→ DIRECTIVE: Lines from the opening of the material through the line containing "exposure_s: 1/200" must be duplicated word for word. Pictures are not.
*** EXERCISE MATERIALS
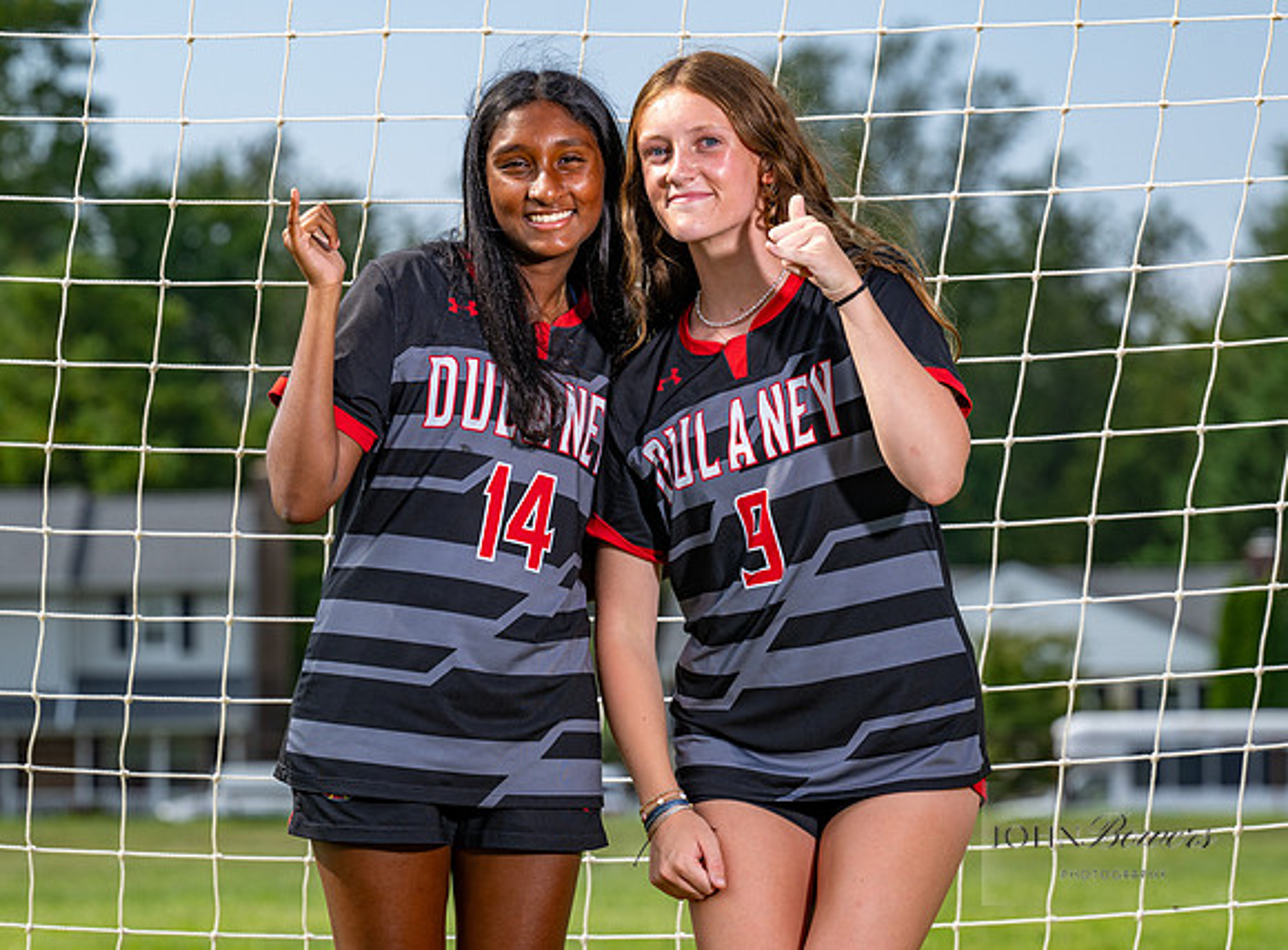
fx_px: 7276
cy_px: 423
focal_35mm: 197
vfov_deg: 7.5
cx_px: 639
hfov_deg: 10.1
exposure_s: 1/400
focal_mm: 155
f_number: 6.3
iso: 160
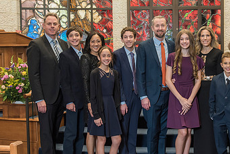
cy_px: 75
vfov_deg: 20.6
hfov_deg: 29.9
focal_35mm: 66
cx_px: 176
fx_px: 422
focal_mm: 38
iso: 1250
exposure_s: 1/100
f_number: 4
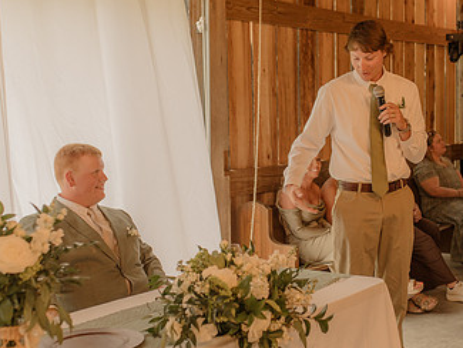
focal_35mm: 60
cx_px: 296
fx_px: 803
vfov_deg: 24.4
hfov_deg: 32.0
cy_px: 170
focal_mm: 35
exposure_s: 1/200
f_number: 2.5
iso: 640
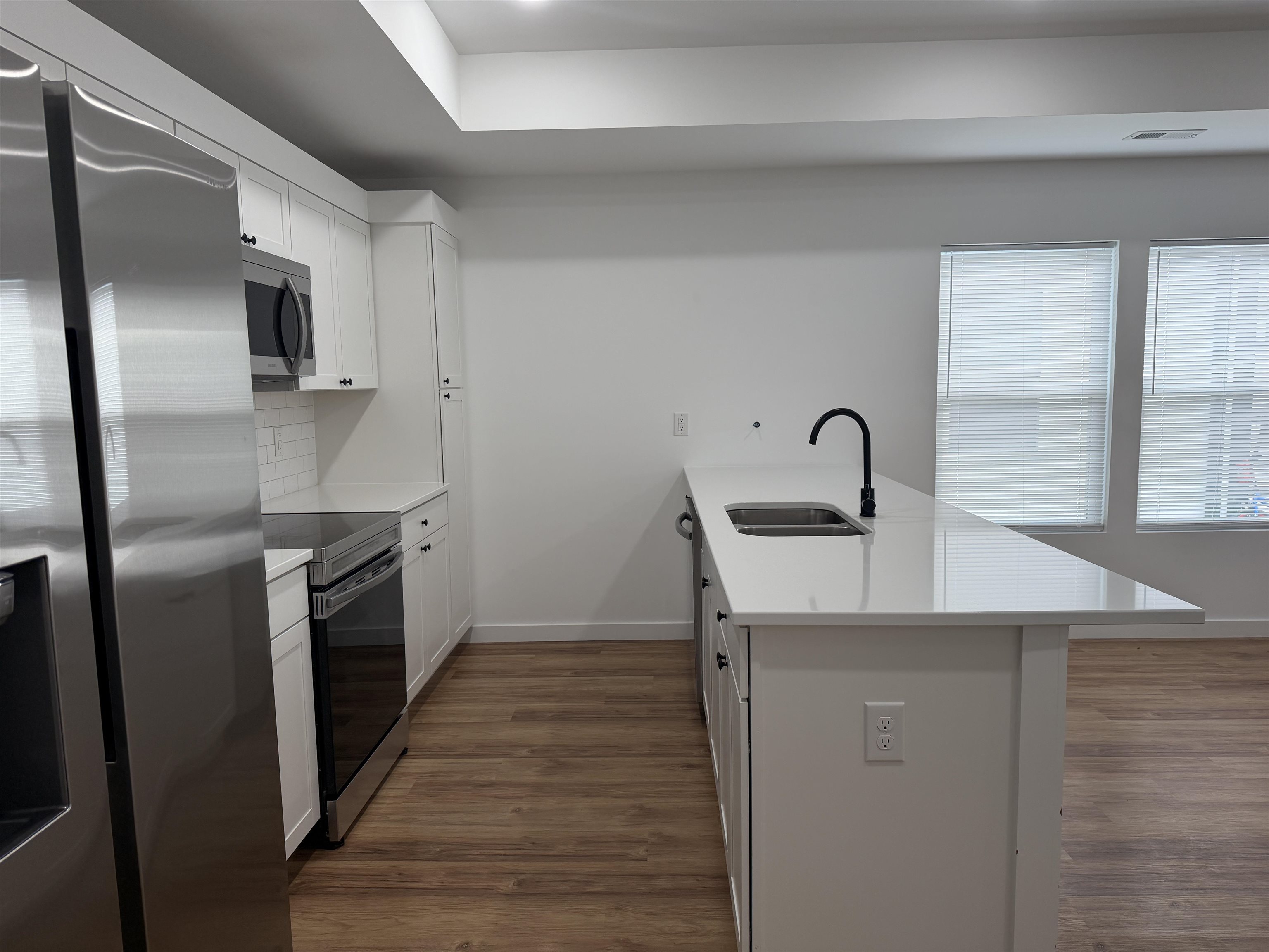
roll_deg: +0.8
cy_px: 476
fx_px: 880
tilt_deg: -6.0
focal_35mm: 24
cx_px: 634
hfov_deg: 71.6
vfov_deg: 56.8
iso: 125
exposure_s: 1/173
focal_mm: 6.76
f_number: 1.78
******
→ ANSWER BOX:
fx_px: 7276
cy_px: 423
focal_35mm: 197
vfov_deg: 7.5
cx_px: 639
hfov_deg: 10.1
exposure_s: 1/400
focal_mm: 155
f_number: 6.3
iso: 160
cy_px: 75
vfov_deg: 20.6
hfov_deg: 29.9
focal_35mm: 66
cx_px: 176
fx_px: 422
focal_mm: 38
iso: 1250
exposure_s: 1/100
f_number: 4
focal_35mm: 60
cx_px: 296
fx_px: 803
vfov_deg: 24.4
hfov_deg: 32.0
cy_px: 170
focal_mm: 35
exposure_s: 1/200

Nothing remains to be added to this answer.